3. September. “Packrats” by Lisa Torem

Of course I buried my Alice Cooper chewing gum wrapper collection in a James Dean lunch box I fever pitch bargained for in Wicker Park.

“You don’t need this, do you?”

He cupped the flimsy papers in his sweaty fist and headed towards the dumpster.


I pressed a frozen pigeon feather abandoned on Foster Beach between the pages of my mum’s yearbook photographs,

And plastered the spine with burlap-sack ribbons.

Beneath the late night circles of her sea-green eyes, I glue-stuck shards of Venetian glass from my great-aunt’s bargain basement lava lamp.

“Why can’t you save the world?” he cursed, narrowing his charcoal eye-slits. “Packrat!”

I scribble-scrawled his name with burning coals over sidewalk-chalked cement, scraping his initials with baby sister’s paper clip chains.

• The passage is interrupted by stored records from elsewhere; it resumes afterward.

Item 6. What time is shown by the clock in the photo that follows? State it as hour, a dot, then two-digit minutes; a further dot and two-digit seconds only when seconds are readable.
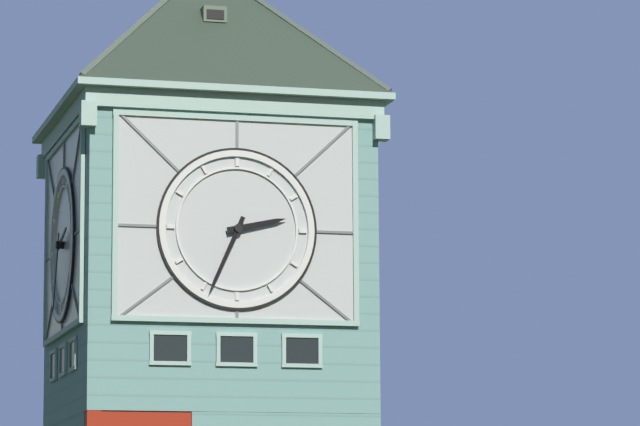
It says 2.34
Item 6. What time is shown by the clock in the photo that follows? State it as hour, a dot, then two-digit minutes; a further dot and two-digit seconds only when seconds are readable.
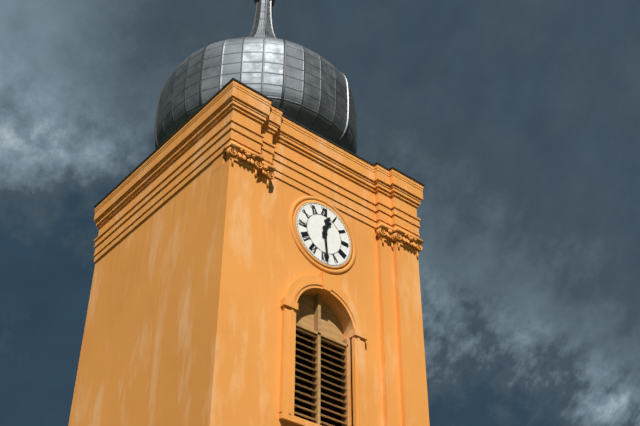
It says 12.29
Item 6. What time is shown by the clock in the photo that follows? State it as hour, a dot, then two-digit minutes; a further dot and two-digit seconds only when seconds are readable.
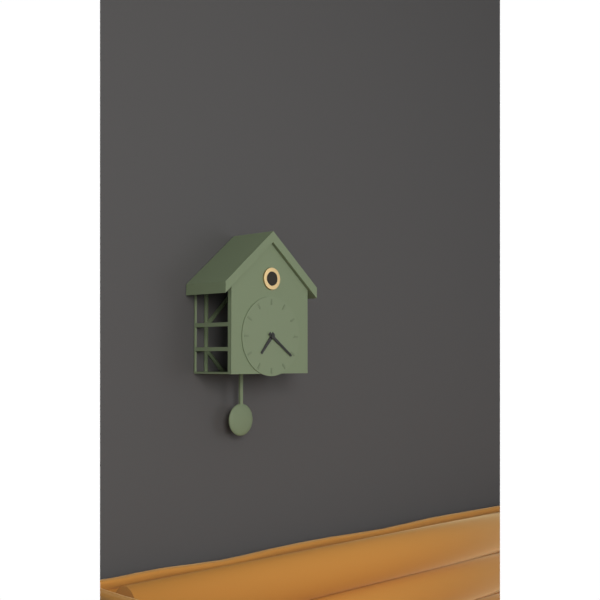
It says 7.21
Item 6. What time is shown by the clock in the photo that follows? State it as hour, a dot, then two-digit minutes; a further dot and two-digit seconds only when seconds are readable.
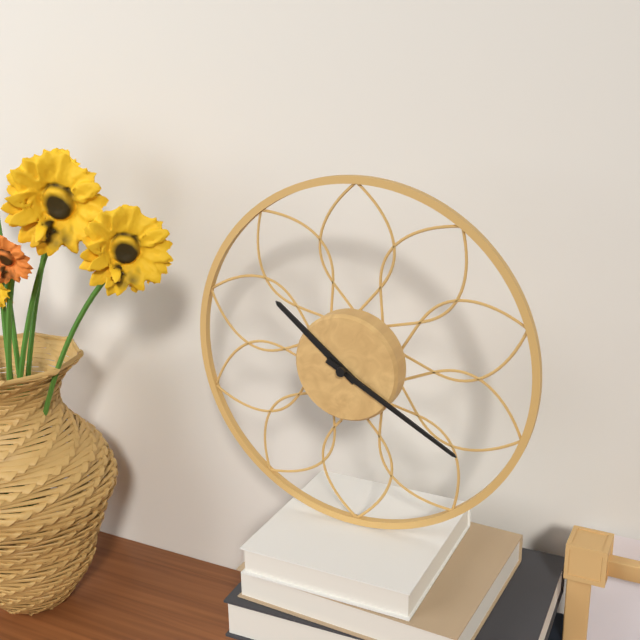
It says 10.20
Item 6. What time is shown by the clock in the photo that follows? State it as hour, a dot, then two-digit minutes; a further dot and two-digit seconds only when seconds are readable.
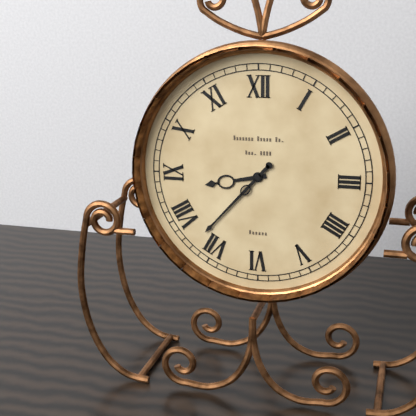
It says 8.37
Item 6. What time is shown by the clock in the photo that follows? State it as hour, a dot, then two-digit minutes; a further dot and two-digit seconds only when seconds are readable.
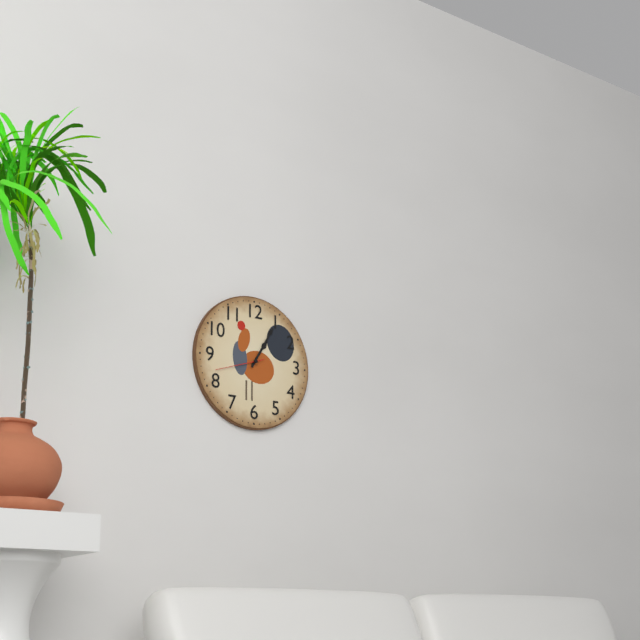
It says 1.05.42
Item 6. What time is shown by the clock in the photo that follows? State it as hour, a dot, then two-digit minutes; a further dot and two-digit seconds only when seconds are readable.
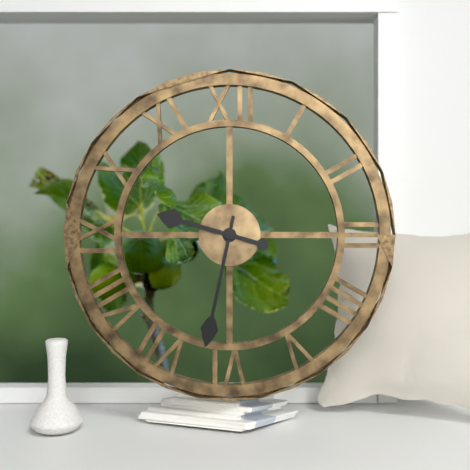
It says 9.32
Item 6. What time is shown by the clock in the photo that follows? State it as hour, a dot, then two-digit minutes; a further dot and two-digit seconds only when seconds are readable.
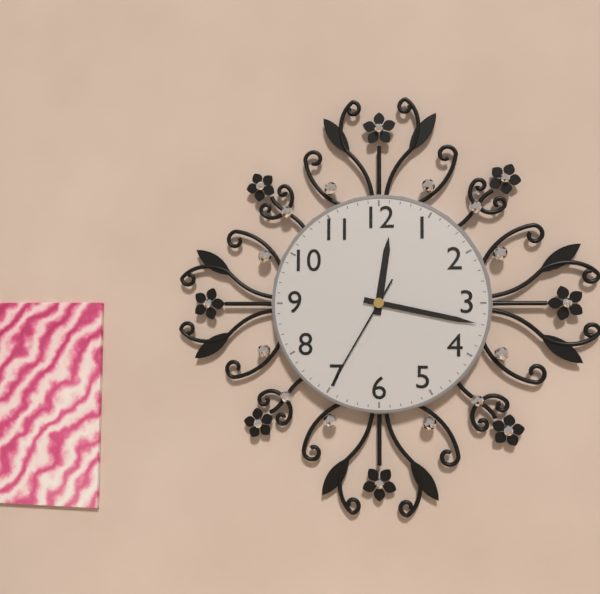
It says 12.17.35
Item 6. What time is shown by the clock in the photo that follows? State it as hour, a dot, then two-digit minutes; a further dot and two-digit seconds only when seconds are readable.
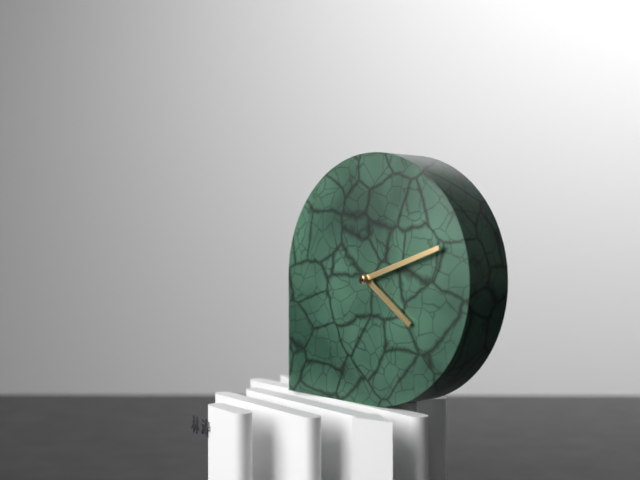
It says 4.12
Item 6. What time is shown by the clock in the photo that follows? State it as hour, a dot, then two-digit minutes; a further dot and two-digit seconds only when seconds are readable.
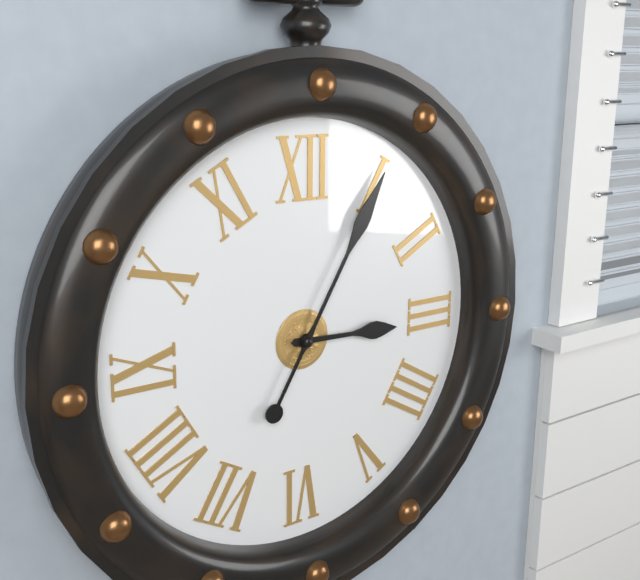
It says 3.05
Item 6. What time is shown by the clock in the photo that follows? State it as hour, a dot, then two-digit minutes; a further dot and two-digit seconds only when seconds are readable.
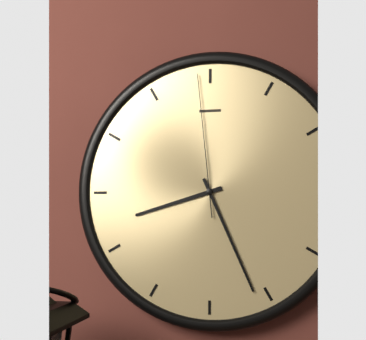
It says 8.26.59
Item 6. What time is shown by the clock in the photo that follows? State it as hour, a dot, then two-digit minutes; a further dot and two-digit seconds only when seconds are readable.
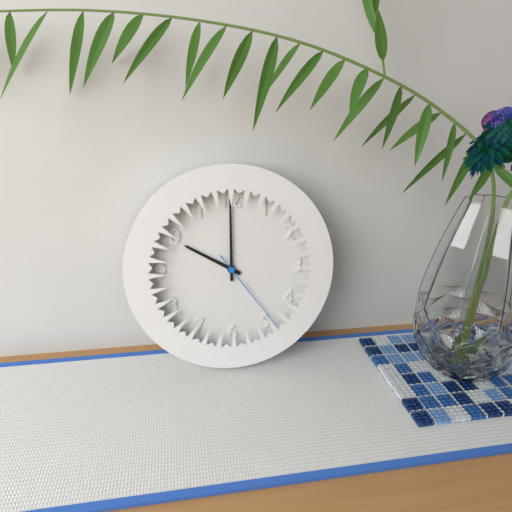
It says 10.00.24
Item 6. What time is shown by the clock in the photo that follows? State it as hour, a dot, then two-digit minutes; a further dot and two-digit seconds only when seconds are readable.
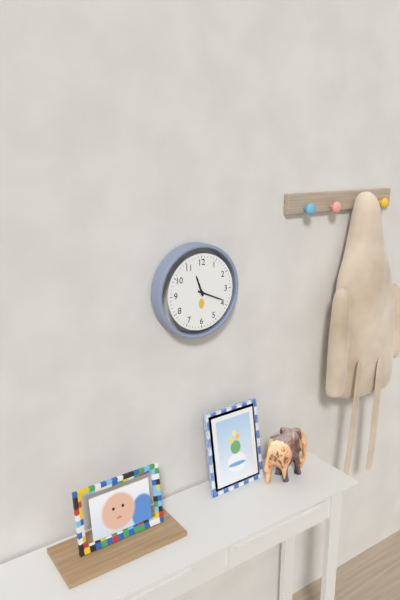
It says 11.19
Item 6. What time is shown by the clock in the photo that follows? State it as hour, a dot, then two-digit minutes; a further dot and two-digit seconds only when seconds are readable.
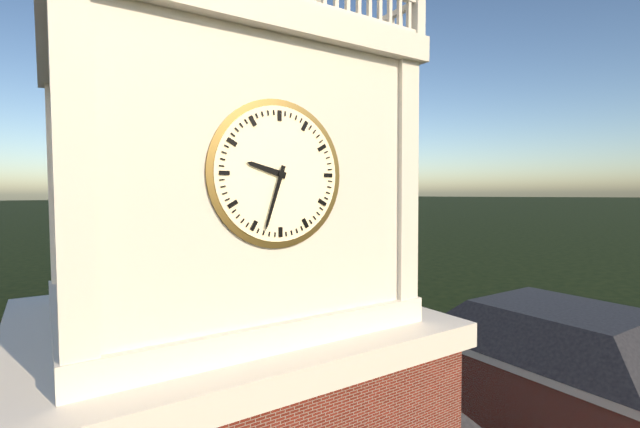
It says 9.33
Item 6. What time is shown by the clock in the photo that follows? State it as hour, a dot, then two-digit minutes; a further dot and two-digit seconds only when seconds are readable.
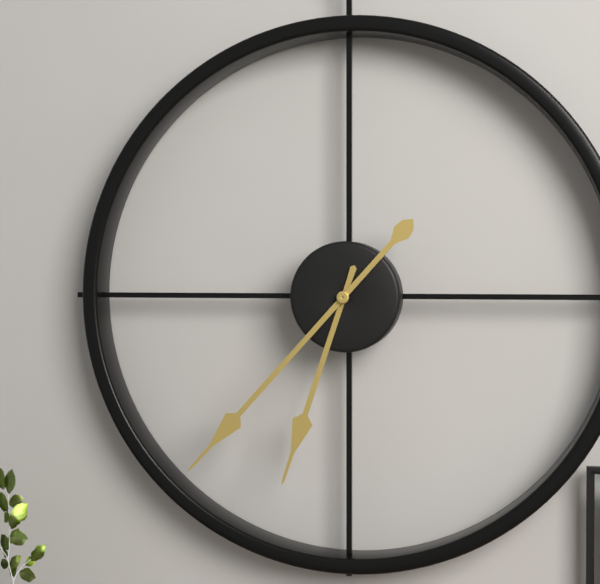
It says 6.37
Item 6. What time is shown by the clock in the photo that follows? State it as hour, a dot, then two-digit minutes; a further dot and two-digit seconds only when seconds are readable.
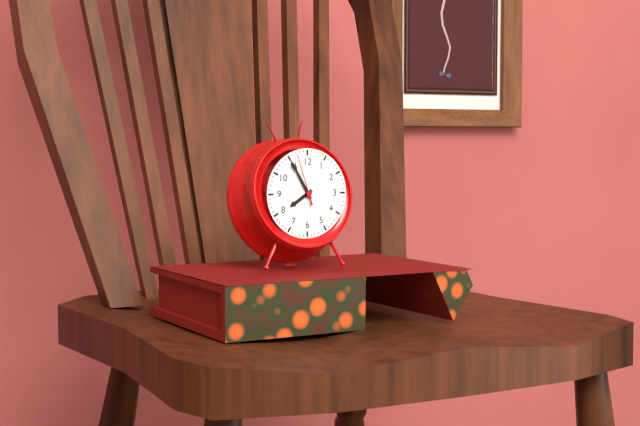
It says 7.55.57
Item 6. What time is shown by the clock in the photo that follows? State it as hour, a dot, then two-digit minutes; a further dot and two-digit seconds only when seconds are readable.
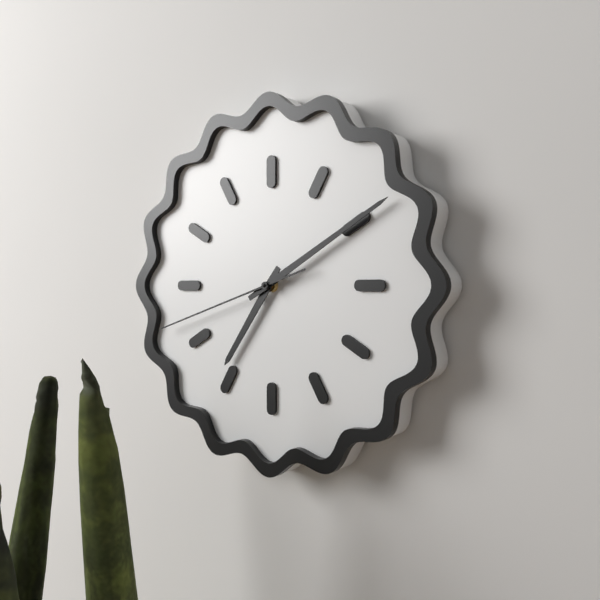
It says 7.10.42
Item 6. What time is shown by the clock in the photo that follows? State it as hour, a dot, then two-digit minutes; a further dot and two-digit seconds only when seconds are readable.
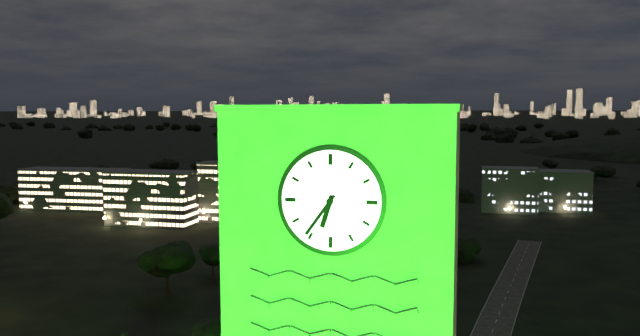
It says 6.36
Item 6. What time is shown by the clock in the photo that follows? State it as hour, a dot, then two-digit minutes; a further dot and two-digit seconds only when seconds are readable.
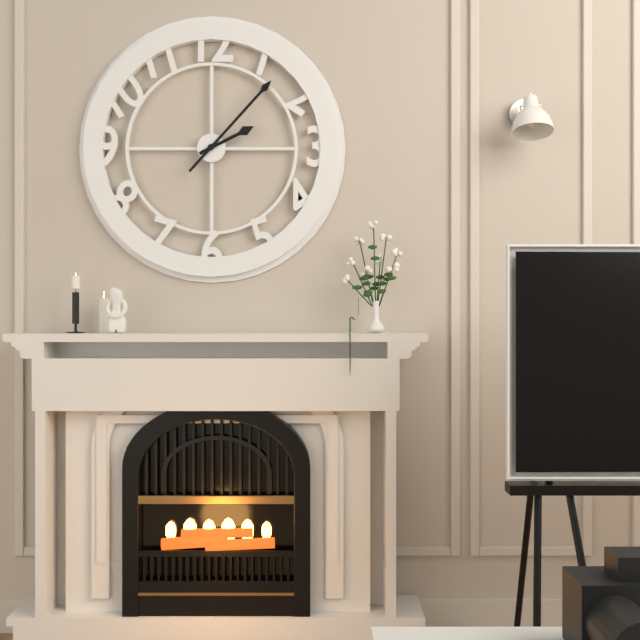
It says 2.07
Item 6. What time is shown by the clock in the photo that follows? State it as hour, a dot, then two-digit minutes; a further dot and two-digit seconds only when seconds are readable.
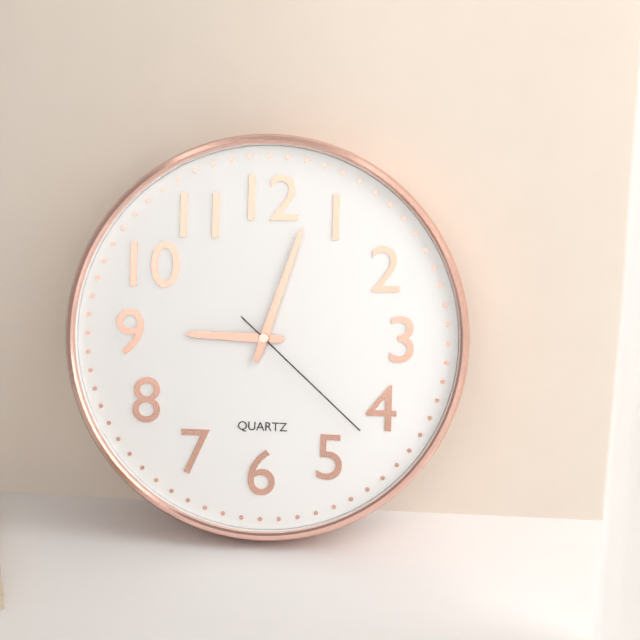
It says 9.03.22
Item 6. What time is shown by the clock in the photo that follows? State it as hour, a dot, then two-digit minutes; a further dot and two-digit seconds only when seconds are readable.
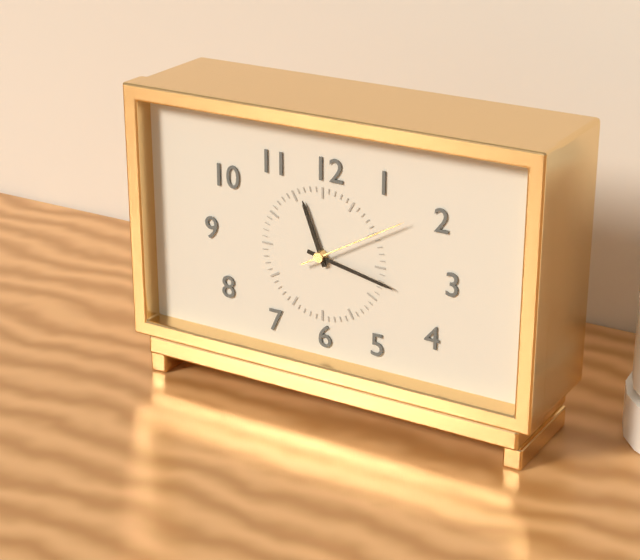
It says 11.17.10
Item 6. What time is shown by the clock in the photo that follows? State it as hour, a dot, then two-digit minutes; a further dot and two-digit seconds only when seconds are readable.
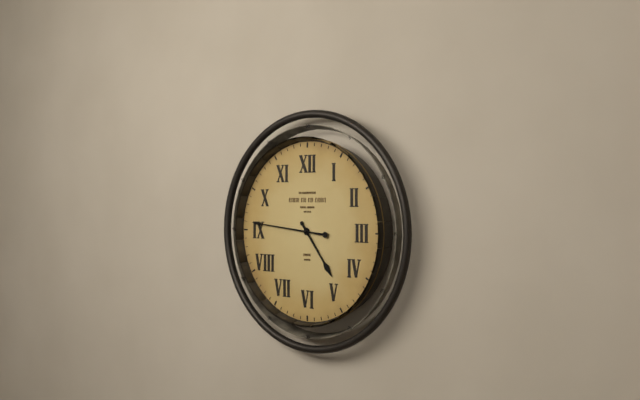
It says 4.46
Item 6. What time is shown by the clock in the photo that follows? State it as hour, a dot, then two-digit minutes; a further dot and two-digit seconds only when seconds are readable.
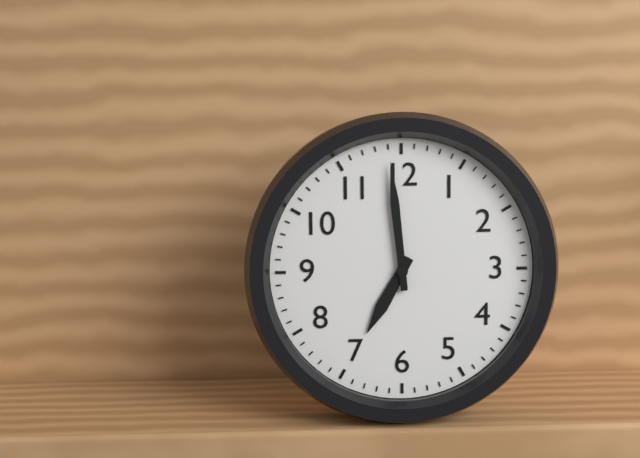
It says 6.59
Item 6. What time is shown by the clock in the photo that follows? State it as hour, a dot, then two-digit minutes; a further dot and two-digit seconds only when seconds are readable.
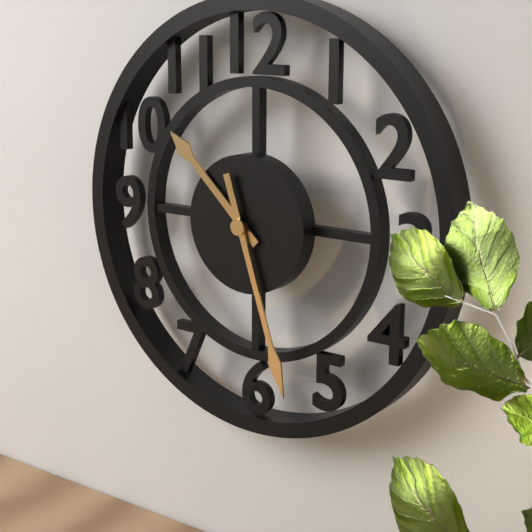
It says 10.27
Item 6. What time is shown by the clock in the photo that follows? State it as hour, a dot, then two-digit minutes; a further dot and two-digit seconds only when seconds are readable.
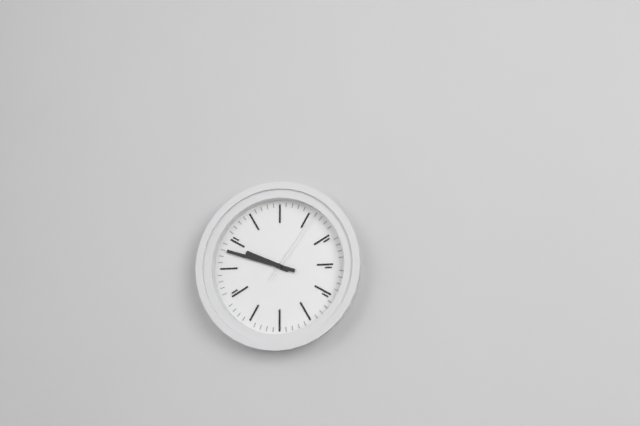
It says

Pitch what I crave? Packrat. Destroy what I long for? Packrat. Torch my bedrock resolutions?


That first wisp of snowy hair?

My milk-stained serape?

Our Polaroid romance?


Open your soda with this rusty knife.
Carve our cake with this jigsaw splice.
No one died from a messy life.
Save something
that brings us back.

That brings

us back.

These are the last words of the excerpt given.